個人的に、高難易度なためバトルに常に全滅の危険があり、移動時もバトル中も注意力が持続するという点が、他のFFシリーズに比べ作業化しづらい要因でした。
 
さらに、レベルが上がるとしっかりバトルが楽になるという実感があることと、武器・防具を新調すると厳しいバトルがやや緩和されるなど、難易度が厳しい分、強くなった際の効果が肌感覚で分かる点も非常にプラスで、FFシリーズはこの4のバランス感覚に回帰したほうがいいとさえ思います。
 

『FF7 リメイク』は敵が硬すぎてバトルが退屈なため途中でやめたのに、コチラはクリアまでほぼぶっ続けでプレイするほど熱中しました

 
一部の敵が異常に強いだけで、実は高難易度な仕様はゲームの楽しさという点においてはバトルの緊張感、レベルアップの喜び、武器・防具の性能の実感など、各要素の持ち味を活かす方向に働いており、4は今プレイしてもFFシリーズの中でも上位の面白さです。

◇ ◇ ◇

## [課題]
原文によると、『FF7 リメイク』を途中でやめた理由は何か。

◇ ◇ ◇

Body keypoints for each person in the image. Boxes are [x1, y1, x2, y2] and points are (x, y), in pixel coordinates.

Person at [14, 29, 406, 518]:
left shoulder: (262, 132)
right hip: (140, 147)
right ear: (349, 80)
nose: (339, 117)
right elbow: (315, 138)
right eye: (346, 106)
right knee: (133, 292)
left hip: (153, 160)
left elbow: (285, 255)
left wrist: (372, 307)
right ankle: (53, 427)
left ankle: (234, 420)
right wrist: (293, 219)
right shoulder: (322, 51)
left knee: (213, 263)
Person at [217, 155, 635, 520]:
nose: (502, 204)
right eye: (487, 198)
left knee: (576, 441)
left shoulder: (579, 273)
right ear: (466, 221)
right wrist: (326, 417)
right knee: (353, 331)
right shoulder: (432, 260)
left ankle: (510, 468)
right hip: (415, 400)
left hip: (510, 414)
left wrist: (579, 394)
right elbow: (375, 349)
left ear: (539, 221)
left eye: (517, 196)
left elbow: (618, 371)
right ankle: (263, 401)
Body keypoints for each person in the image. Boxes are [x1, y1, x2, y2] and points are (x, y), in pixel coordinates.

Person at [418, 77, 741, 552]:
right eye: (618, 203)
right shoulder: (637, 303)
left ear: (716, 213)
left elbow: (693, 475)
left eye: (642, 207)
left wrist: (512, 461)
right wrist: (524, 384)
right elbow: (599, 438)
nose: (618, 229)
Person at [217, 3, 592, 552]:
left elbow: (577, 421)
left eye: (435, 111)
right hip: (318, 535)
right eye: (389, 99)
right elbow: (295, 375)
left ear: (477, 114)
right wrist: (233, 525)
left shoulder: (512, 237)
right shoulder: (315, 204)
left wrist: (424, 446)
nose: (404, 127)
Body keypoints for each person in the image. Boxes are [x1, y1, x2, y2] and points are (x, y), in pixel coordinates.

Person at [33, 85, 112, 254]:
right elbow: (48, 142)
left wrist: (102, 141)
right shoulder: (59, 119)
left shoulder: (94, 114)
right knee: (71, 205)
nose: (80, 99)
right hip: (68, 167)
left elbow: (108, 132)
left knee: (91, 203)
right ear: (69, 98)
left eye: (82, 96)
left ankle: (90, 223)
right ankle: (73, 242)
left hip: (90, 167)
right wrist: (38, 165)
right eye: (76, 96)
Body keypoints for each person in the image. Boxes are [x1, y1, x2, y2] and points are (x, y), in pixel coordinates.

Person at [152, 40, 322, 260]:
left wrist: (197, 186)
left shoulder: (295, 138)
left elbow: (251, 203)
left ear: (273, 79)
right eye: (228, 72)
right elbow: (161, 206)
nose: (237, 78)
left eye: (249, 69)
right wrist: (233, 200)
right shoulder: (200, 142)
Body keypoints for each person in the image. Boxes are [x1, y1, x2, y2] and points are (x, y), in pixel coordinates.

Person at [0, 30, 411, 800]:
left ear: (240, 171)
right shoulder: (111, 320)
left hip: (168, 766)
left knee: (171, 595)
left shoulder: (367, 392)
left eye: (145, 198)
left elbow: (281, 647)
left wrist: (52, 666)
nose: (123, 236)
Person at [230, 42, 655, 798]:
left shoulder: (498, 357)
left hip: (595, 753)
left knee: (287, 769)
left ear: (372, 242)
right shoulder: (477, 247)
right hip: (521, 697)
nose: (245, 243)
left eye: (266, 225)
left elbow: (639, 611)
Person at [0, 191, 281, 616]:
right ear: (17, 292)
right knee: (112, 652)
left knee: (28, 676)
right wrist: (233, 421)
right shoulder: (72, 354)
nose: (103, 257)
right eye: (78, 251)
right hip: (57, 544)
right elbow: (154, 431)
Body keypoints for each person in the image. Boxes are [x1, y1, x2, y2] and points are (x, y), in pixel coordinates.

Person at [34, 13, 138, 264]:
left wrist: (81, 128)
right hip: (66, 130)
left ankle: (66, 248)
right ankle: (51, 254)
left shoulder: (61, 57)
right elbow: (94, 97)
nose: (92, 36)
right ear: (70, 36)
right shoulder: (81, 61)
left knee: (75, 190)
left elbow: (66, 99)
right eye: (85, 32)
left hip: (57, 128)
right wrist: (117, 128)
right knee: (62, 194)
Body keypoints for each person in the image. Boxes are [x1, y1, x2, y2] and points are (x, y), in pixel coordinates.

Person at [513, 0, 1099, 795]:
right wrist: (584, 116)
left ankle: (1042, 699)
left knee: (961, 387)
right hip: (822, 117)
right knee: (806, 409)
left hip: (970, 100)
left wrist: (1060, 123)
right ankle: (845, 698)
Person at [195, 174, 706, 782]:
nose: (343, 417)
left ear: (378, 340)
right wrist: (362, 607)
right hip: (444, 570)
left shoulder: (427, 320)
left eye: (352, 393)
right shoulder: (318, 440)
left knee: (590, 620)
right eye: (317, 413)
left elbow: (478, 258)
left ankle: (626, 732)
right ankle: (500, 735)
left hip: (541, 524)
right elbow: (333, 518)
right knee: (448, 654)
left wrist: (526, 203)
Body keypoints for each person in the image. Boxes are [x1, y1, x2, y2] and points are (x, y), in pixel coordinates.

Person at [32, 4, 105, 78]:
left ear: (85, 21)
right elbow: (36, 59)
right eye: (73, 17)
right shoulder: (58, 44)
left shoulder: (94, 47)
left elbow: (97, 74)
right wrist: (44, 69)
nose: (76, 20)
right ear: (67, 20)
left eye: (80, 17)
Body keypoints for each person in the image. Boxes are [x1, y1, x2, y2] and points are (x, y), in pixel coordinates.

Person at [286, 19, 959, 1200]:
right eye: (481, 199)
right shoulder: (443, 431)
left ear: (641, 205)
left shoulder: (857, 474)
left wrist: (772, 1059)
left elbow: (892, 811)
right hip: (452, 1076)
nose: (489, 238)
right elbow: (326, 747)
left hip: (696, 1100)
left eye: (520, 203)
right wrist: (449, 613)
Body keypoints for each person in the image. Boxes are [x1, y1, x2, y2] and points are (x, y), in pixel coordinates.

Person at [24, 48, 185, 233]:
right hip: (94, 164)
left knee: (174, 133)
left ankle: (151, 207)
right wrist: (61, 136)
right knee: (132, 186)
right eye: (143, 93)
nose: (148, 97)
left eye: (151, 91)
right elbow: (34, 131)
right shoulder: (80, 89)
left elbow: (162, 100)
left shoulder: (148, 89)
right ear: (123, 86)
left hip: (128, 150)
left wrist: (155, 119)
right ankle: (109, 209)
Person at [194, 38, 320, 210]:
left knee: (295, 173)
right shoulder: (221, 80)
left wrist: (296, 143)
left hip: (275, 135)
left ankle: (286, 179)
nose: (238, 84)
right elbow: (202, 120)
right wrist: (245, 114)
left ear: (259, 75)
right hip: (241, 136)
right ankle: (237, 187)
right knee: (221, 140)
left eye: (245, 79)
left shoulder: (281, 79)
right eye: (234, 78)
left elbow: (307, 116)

◇ ◇ ◇

## [解答]
敵が硬すぎてバトルが退屈だったため。